In Rostock konnte ich bisher drei Splitterschutzzellen lokalisieren.

Nr. 1 befindet sich auf dem Gelände der FIKO in Marienehe – da das Fischereikombinat (FIKO) erst nach 1945 auf dem Gelände der Heinkelwerke gebaut wurde, könnte es sich bei diesem „guten Stück“ noch um ein Überbleibsel der Heinkel-Werke handeln.
Bei der Bauart dürfte es sich um eine „DYWIDAG“ handeln, leider ist kein Typenschild mehr vorhanden, dafür liegt die Tür noch da.

 

 

 

Nr. 2 befindet sich in Reutershagen in einem Gebiet, in dem heute Garagen stehen.

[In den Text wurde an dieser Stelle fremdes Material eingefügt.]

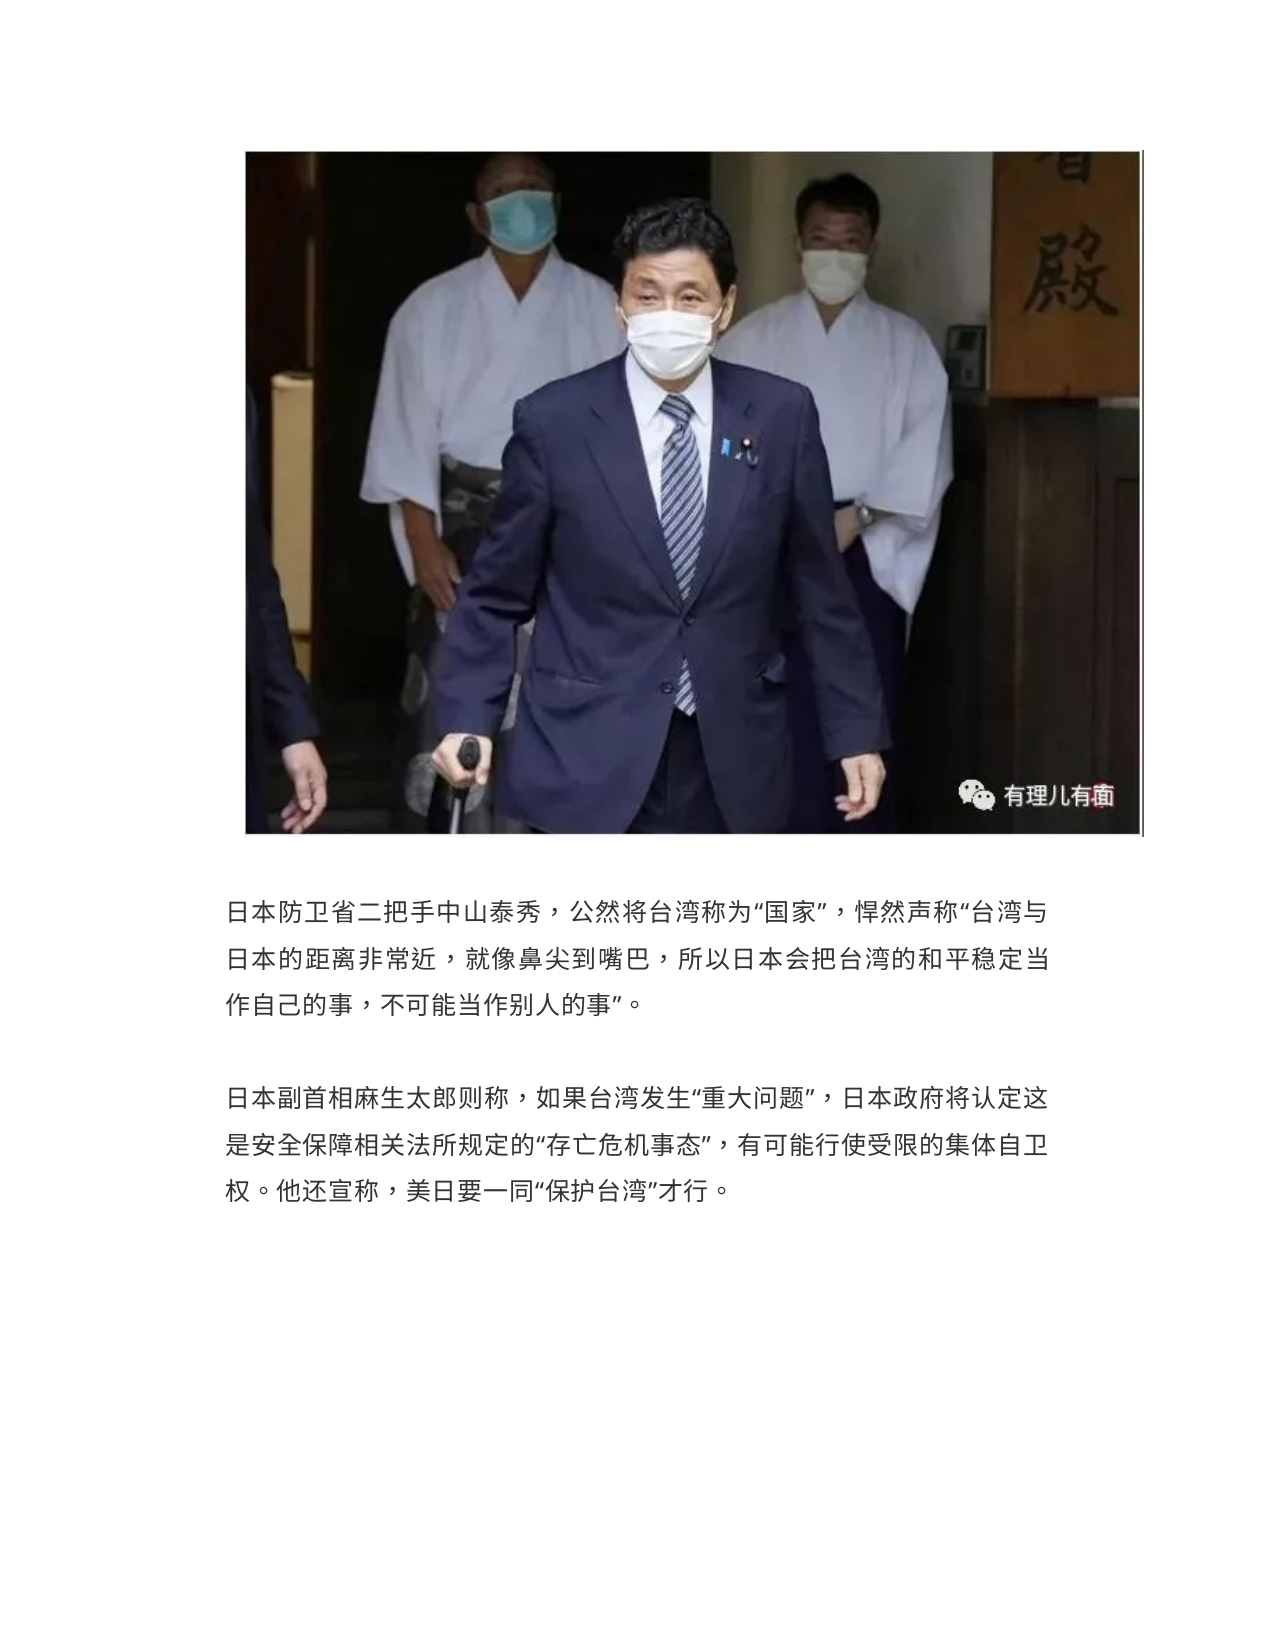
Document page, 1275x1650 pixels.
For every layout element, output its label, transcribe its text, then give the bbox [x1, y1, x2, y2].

text 日本副首相麻生太郎则称，如果台湾发生“重大问题”，日本政府将认定这是安全保障相关法所规定的“存亡危机事态”，有可能行使受限的集体自卫权。他还宣称，美日要一同“保护台湾”才行。 [225, 1068, 1050, 1208]
picture [243, 150, 1144, 837]
text 日本防卫省二把手中山泰秀，公然将台湾称为“国家”，悍然声称“台湾与日本的距离非常近，就像鼻尖到嘴巴，所以日本会把台湾的和平稳定当作自己的事，不可能当作别人的事”。 [225, 883, 1050, 1022]
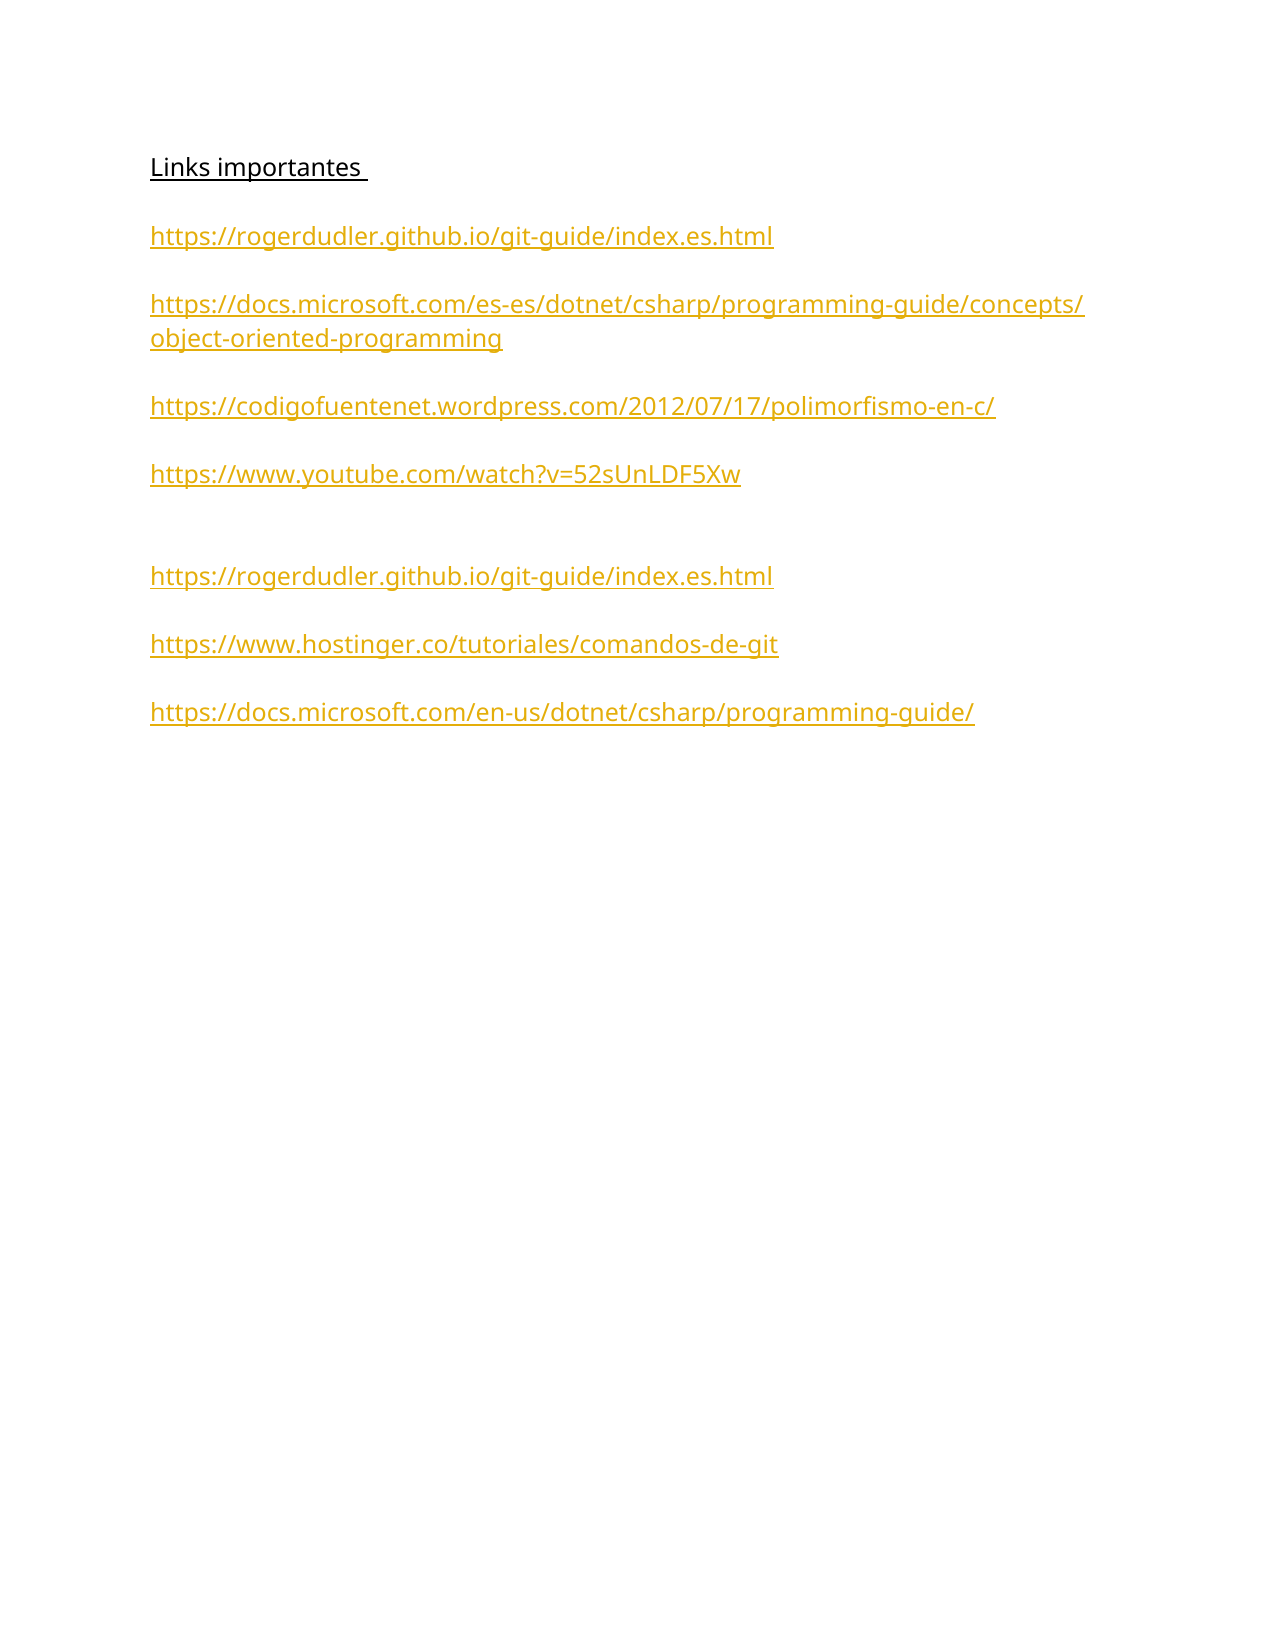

Was hier vorher mal war, entzieht sich leider meiner Kenntnis.
Die Bauart finde ich ungewöhnlich, da es sich um eine gemauerte Ausführung zu handeln scheint. Leider ist dieses Exemplar nicht begehbar und völlig zugemüllt.

 

 

 

Eine dritte Splitterschutzzelle  wurde bei den Bauarbeiten am Glatten Aal zu Tage gefördert – mitten im Stadtzentrum. Diese lag umgekippt da (und befand sich vermutlich unter einem Schutthügel auf dem ehemaligen Parkplatz); diese Splitterschutzzelle wurde bei der Neubebauung einfach zugeschüttet und überbaut und ging damit für die Nachwelt verloren. Leider habe ich davon kein Bild machen können, die Zuschüttaktion ging einfach zu schnell.